Dans une enquête rendue publique récemment, l’UFC-Que choisir fustige le fonctionnement des mutuelles étudiantes : opacité de l’information aux adhérents, qualité médiocre des services proposés, tarifs trop élevés… Autant d’éléments qui conduisent l’association de consommateurs à demander une remise à plat totale du système.

« Les mutuelles étudiantes ne méritent qu’un bonnet d’âne » : c’est le triste constat dressé il y a quelques jours par l’UFC-Que choisir, à l’issue de l’étude qu’elle vient de consacrer au fonctionnement de ces organismes privés particuliers. Après avoir reçu plusieurs plaintes, l’association de consommateurs a mené en ligne une enquête de satisfaction auprès de 837 étudiants. Parmi les principaux griefs relevés : l’opacité de l’information délivrée aux étudiants sur la mission même de ces mutuelles. Pour l’UFC, « la distribution dans un même lieu (l’université, NDLR) et par les mêmes organismes privés de la Sécurité sociale étudiante obligatoire et d’activités commerciales facultatives – complémentaire santé, assurance habitation ou automobile, banque, etc. – aboutit à une totale méconnaissance de leurs droits par les jeunes ». Résultat : plus d’un tiers des étudiants n’ont pas compris que ces mutuelles géraient, grâce à une délégation de service public, à la fois l’assurance maladie obligatoire (Sécurité sociale étudiante) et la partie complémentaire. Ainsi, 37 % ne savent pas que les contrats de complémentaire santé proposés par les mutuelles étudiantes ne sont pas obligatoires. Beaucoup ignorent aussi qu’ils peuvent, la plupart du temps, demeurer ayants droit de la mutuelle de leurs parents tout en étant affiliés à la Sécurité sociale étudiante. Enfin, 43 % ne savent pas que le niveau de remboursement pour la partie Sécurité sociale sera le même quelle que soit la mutuelle choisie.

Trois mois d’attente pour la carte Vitale

Par ailleurs, l’enquête dénonce des délais de traitement interminables : « Le tiers des nouveaux inscrits dans les études supérieures attend plus de trois mois sa carte Vitale et ne peut donc, pendant ce temps, bénéficier du tiers payant », note l’UFC. L’association souligne aussi la patience dont doivent faire preuve les adhérents souhaitant contacter leur mutuelle par téléphone, car « moins d’un appel sur deux (45 %) aboutit auprès de la LMDE – principale mutuelle étudiante –, contre 88 % pour l’Assurance maladie ».
De plus, les juristes de l’association ont débusqué plusieurs clauses abusives dans les contrats de complémentaire santé : obligation du mode de paiement par prélèvement, impossibilité de résiliation malgré des modifications unilatérales des contrats, délais trop courts pour la déclaration des sinistres…

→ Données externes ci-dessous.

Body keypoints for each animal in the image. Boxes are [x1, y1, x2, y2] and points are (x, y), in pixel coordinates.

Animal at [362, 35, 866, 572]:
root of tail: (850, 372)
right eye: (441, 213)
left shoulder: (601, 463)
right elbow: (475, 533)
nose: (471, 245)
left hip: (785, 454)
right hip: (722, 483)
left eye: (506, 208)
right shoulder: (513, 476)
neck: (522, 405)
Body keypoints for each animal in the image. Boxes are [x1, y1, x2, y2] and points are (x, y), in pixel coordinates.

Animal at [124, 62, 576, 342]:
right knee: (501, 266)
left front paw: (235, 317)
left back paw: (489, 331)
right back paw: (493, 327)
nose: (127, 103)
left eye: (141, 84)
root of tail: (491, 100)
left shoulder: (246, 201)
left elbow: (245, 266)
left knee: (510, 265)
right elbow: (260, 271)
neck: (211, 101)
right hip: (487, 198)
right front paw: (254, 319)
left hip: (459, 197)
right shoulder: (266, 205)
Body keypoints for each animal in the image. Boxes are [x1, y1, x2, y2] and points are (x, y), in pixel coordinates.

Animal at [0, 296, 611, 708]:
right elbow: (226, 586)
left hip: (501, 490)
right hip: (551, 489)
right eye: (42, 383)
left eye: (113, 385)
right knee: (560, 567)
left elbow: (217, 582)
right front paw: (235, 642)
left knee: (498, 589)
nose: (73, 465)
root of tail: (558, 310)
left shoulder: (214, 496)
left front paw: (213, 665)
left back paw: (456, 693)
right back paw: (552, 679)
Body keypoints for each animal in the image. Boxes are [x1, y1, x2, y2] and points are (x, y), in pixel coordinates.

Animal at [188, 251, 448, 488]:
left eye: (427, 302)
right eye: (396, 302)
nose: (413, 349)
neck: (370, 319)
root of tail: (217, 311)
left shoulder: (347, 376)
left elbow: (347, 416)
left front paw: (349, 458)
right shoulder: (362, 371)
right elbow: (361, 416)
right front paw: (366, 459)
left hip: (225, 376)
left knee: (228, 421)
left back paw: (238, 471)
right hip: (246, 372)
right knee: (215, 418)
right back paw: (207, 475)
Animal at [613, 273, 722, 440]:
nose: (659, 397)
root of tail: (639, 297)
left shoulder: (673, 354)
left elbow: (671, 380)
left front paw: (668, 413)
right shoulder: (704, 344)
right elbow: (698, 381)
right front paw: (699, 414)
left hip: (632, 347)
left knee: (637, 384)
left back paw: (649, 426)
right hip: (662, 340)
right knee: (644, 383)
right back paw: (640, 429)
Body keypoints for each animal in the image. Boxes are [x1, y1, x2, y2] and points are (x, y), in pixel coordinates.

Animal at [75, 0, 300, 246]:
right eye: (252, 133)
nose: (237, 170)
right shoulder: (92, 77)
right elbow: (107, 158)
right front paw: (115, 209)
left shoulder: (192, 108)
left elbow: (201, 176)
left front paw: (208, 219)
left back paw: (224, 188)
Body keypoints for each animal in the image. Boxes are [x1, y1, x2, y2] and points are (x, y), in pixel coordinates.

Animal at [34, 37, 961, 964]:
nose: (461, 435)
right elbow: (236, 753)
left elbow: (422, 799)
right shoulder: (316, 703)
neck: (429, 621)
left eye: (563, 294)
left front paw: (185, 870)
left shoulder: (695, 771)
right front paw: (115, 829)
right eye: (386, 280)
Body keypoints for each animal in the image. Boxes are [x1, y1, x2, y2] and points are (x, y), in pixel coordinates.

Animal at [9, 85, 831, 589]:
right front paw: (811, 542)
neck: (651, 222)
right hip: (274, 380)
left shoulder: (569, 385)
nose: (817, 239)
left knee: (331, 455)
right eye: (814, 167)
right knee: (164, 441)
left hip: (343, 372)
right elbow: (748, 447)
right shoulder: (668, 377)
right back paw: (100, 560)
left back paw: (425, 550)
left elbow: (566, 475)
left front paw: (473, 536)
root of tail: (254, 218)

« Zéro pointé » pour les frais de gestion

Le coup de grâce est porté avec la dénonciation des frais de gestion. Sur la mission de sécurité sociale des mutuelles étudiantes, ils s’élèvent à « 93 millions d’euros en 2011, soit 13,7 % des prestations versées ». « C’est trois fois plus que l’Assurance maladie », indique l’UFC. Face à ces pratiques, l’association demande une remise à plat de la couverture santé des étudiants et souhaite que leur sécurité sociale soit désormais confiée à l’Assurance maladie, « ce qui permettrait une économie proche de 90 millions d’euros par an ». Elle exige aussi que les étudiants soient préservés des démarchages de ces mutuelles à l’université. Enfin, pour les aider à mieux s’y retrouver, l’UFC propose sur son site Quechoisir.org des fiches pratiques d’information.

Sources

- « Inscriptions à la fac, l’UFC-Que choisir met au banc les mutuelles étudiantes », enquête UFC-Que choisir, 12 septembre 2012.